Laban Kipngetich Korir (born 30 June 1985 in Uasin Gishu District) is a Kenyan long-distance runner who competes in road running competitions. He is currently part of the NN Running Team, an international team of elite long-distance runners managed by Global Sports Communication in Nijmegen, Netherlands.

==Career==
Laban Korir began competing abroad for the first time in 2008 in his early twenties. His first win came at the Setúbal Half Marathon in Portugal, and another followed at the 2009 Pombal Meia Maratona. Working with athletics manager Jos Hermens, he gained a place at the 2011 Amsterdam Marathon and made the third-fastest marathon debut in history with his run of 2:06:05 hours, which was enough for second place behind Wilson Chebet.

In his first race of 2012 he came fifth at the Roma-Ostia Half Marathon, but improved his best over the distance to a time of 1:00:38 hours.
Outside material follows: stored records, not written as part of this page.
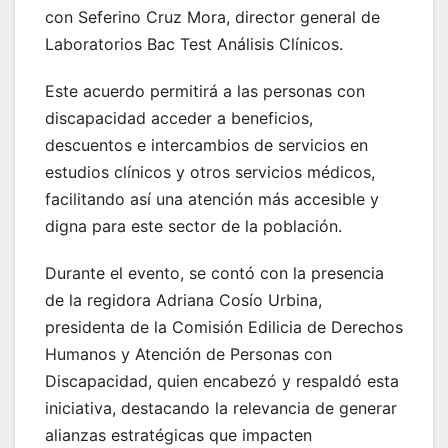
con Seferino Cruz Mora, director general de
Laboratorios Bac Test Análisis Clínicos.
Este acuerdo permitirá a las personas con
discapacidad acceder a beneficios,
descuentos e intercambios de servicios en
estudios clínicos y otros servicios médicos,
facilitando así una atención más accesible y
digna para este sector de la población.
Durante el evento, se contó con la presencia
de la regidora Adriana Cosío Urbina,
presidenta de la Comisión Edilicia de Derechos
Humanos y Atención de Personas con
Discapacidad, quien encabezó y respaldó esta
iniciativa, destacando la relevancia de generar
alianzas estratégicas que impacten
He was invited to the 2012 Boston Marathon and managed sixth place, although difficult running conditions left him with a slower time of 2:15:29 hours. A run at the 2012 Chicago Marathon saw him in contention up to the halfway point, but he faded into eleventh place by the finish.

Korir then won the 2014 Toronto Waterfront Marathon with a time of 2:08:15.

On 12 April 2015, he placed sixth at the Paris Marathon in 2:07:54. On 23 August, Korir won the Klagenfurt Half Marathon in Austria in a time of 1:01:52. On 18 October, he attempted to retain his title at the Toronto Waterfront Marathon, but finished third in 2:09:20.

On 3 April 2016, Korir headed back to Paris to compete in the Paris Marathon. He finished second in a time of 2:07:29 behind race winner, fellow Kenyan Cybrian Kotut who clocked 2:07:11. Laban's next marathon was on 16 October where he placed 4th in a new personal best time of 2:05:54 at the Amsterdam Marathon.

In 2017, he placed eighth at the Granollers Half Marathon in 1:03:54 on 5 February. On 9 April, Korir secured a podium finish at the Rotterdam Marathon placing third in a time of 2:06:24. His next race was on 20 August, at the Klagenfurt Half Marathon, where he placed third in 1:01:45. He returned to the Netherlands to compete at the Amsterdam Marathon on 15 October where he finished sixth in 2:07:01.

In 2018, Korir placed fourth at the Rotterdam Marathon in 2:05:58 on 8 April. He competed at the Klagenfurt Marathon on 26 August and finished third clocking 1:02:21. Korir returned to the Amsterdam Marathon, where on 21 October he placed sixth in 2:06:33.

In 2019, he competed at the Barcelona Marathon on 10 March, placing ninth in 2:09:36. The next month, Korir competed at the Hamburg Marathon placing 12th in 2:11:26 on 28 April. He represented Kenya in the men's marathon at the 2019 World Championships in Athletics alongside Kenyan teammates Geoffrey Kirui, Paul Lonyangata and Amos Kipruto. He competed in the men's marathon at the 2019 World Athletics Championships held in Doha, Qatar. He finished in 11th place. Laban recorded a time of 2:12:38.

Korir did not race in 2020.

In 2021, he lined up at the NN Mission Marathon in Enschede, Netherlands on 18 April. Despite starting with the lead pack, Korir dropped off the pace and eventually dropped out of the race. Fellow NN Running Team member Kenya's Eliud Kipchoge won the marathon.

Laban Korir is serving as president of the NN Running Team training camp in Kaptagat, Kenya. He works welcoming new athletes and important visitors. He says, "To be a president in the camp is sometimes very difficult, but above all you need to be honest, and show good self-discipline to the other athletes so that they can follow. You need to be a good example to others."

Some of Korir's training partners include Eliud Kipchoge, Philemon Rono and Geoffrey Kamworor.